The problem is not that Democrats are monolithically pro-choice or anti-school-prayer. It's that, by dropping the class language that once distinguished them sharply from Republicans, they have left themselves vulnerable to cultural wedge issues such as guns and abortion, whose appeal would ordinarily be far overshadowed by material concerns. We are in an environment where Republicans talk constantly about class - in a coded way, to be sure - but where Democrats are afraid to bring it up.
Democratic political strategy assumes that people know where their economic interest lies and will act on it by instinct. There is no need for any business-bumming class-war rhetoric, and there is certainly no need for a liberal actually to get his hands dirty fraternising with the disgruntled. Let them look at the record and see for themselves: Democrats are slightly more generous with social security benefits, slightly stricter on environmental regulations, and do less union-busting than Republicans.
The gigantic error in all this is that people don't spontaneously understand their situation in the great sweep of things. They don't automatically know the courses of action that are open to them, the organisations they might sign up with, or the measures they should be calling for. Liberalism isn't a force of karmic nature that pushes back when the corporate world goes too far; it is a man-made contrivance.
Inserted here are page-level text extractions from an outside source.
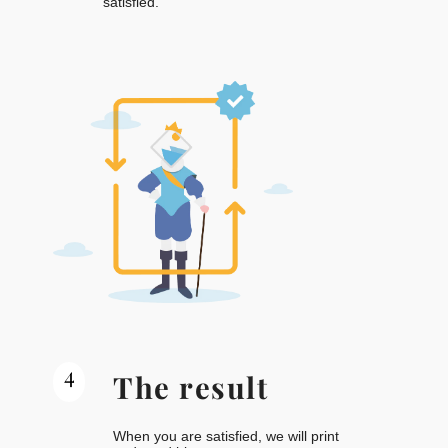
satisfied.
4
The result
When you are satisfied, we will print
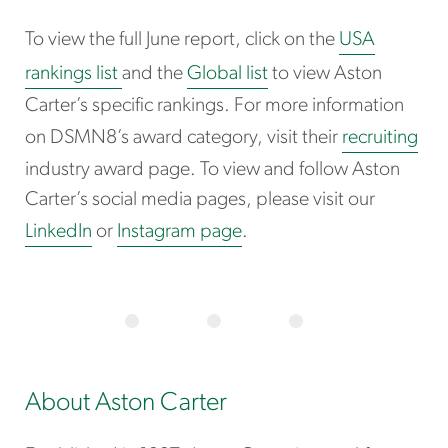
To view the full June report, click on the
USA
rankings list
and the
Global list
to view Aston
Carter’s specific rankings. For more information
on DSMN8’s award category, visit their
recruiting
industry award page. To view and follow Aston
Carter’s social media pages, please visit our
LinkedIn
or
Instagram page
.
About Aston Carter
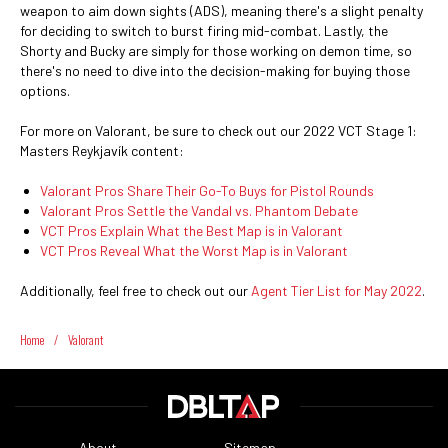
weapon to aim down sights (ADS), meaning there's a slight penalty
for deciding to switch to burst firing mid-combat. Lastly, the
Shorty and Bucky are simply for those working on demon time, so
there's no need to dive into the decision-making for buying those
options.
For more on Valorant, be sure to check out our 2022 VCT Stage 1:
Masters Reykjavík content:
Valorant Pros Share Their Go-To Buys for Pistol Rounds
Valorant Pros Settle the Vandal vs. Phantom Debate
VCT Pros Explain What the Best Map is in Valorant
VCT Pros Reveal What the Worst Map is in Valorant
Additionally, feel free to check out our
Agent Tier List for May 2022
.
Home
/
Valorant
About
Sitemap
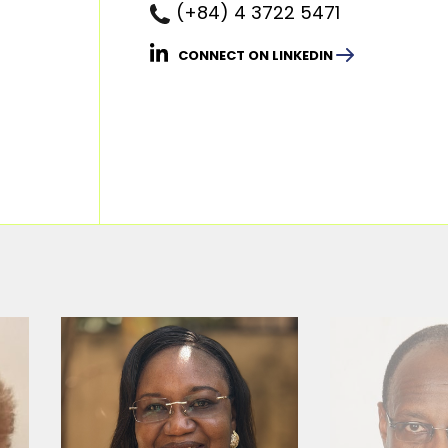
(+84) 4 3722 5471
CONNECT ON LINKEDIN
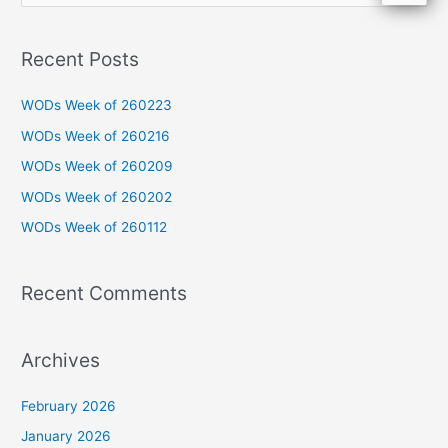
e
a
Recent Posts
r
c
WODs Week of 260223
h
WODs Week of 260216
f
WODs Week of 260209
o
WODs Week of 260202
r
WODs Week of 260112
:
Recent Comments
Archives
February 2026
January 2026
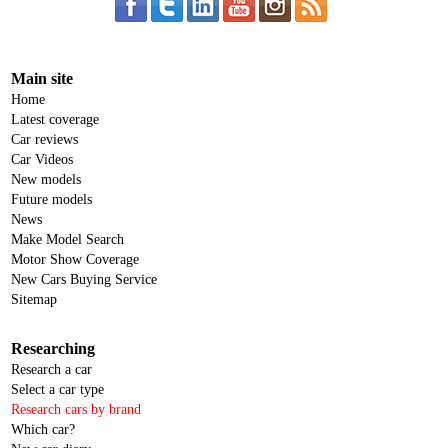
Main site
Home
Latest coverage
Car reviews
Car Videos
New models
Future models
News
Make Model Search
Motor Show Coverage
New Cars Buying Service
Sitemap
Researching
Research a car
Select a car type
Research cars by brand
Which car?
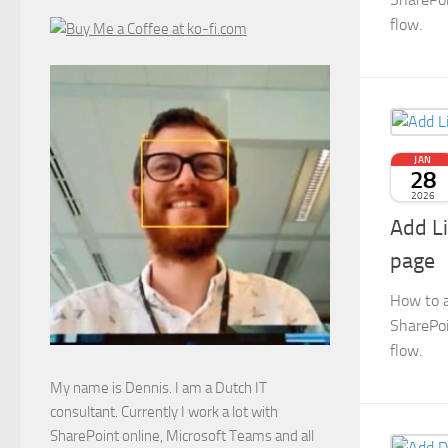
flow.
JAN
28
2026
Add L
page
How to a
SharePoi
flow.
My name is Dennis. I am a Dutch IT
consultant. Currently I work a lot with
SharePoint online, Microsoft Teams and all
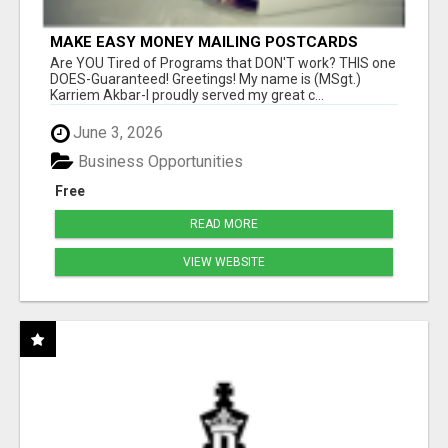
MAKE EASY MONEY MAILING POSTCARDS
Are YOU Tired of Programs that DON'T work? THIS one
DOES-Guaranteed! Greetings! My name is (MSgt.)
Karriem Akbar-I proudly served my great c...
June 3, 2026
Business Opportunities
Free
READ MORE
VIEW WEBSITE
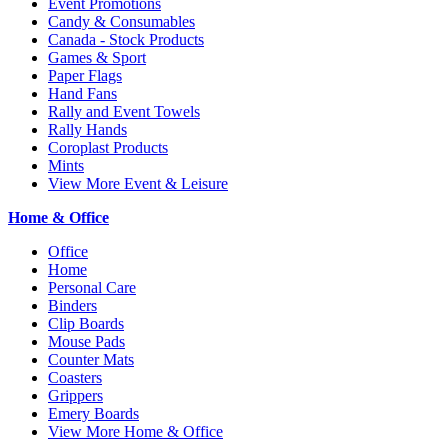
Event Promotions
Candy & Consumables
Canada - Stock Products
Games & Sport
Paper Flags
Hand Fans
Rally and Event Towels
Rally Hands
Coroplast Products
Mints
View More Event & Leisure
Home & Office
Office
Home
Personal Care
Binders
Clip Boards
Mouse Pads
Counter Mats
Coasters
Grippers
Emery Boards
View More Home & Office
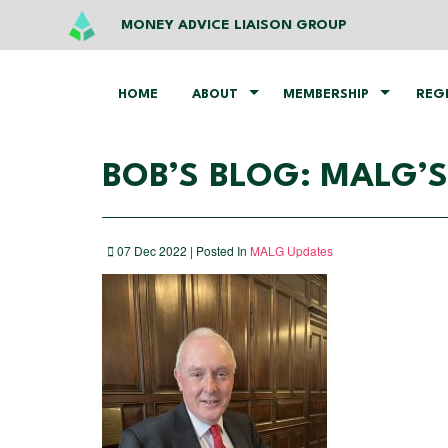
MONEY ADVICE LIAISON GROUP
HOME
ABOUT
MEMBERSHIP
REG
BOB’S BLOG: MALG’S
07 Dec 2022 | Posted In
MALG Updates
Social security didn't spring out of the ground fully formed in response to the obvious excesses of a laissez-faire system; it was the result of decades of movement-building, of agitating, educating and thankless organising. More than 40 years passed between the first glimmerings of a left-wing reform movement in the 1890s and the enactment of its reforms in the 1930s.
Look at the voting practices of union members. In the 2000 election, white male voters chose Bush by a considerable margin. White males who were union members, however, voted for Gore by a similar margin. The same difference is repeated whatever the demographic category: women, gun owners, retired people and so on - when they are union members, their politics shift to the left. This is true even when the union members in question had little contact with union leaders. Just being in a union evidently changes the way a person looks at politics, inoculates them against the derangement of the backlash, because unions give priority to issues such as the economy, healthcare and education rather than to vague fears about 'cultural decline'. But today only 9 per cent of the private sector workforce are union members against 38 per cent in the 1950s, and the unions' decline goes largely unchecked by a Democratic Party anxious to show its fealty to corporate America.
It is now the right that understands the central significance of movement-building, and it has taken to the task with diligence. It has foundations, channelling their millions into politics at the highest levels, subsidising free-market economics departments, think-tanks and right-wing pundits; it has a brigade of lobbyists, a flock of magazines and newspapers, a publishing house or two. And, at the bottom, it has committed grass-roots organisers, going door to door, rallying their neighbours, mortgaging their houses, even, to push the gospel of the backlash. This movement speaks to those at society's bottom, addresses them on a daily basis. From the conservatives, they get an explanation for everything that seems to have gone wrong. From the left, they hear nothing at all.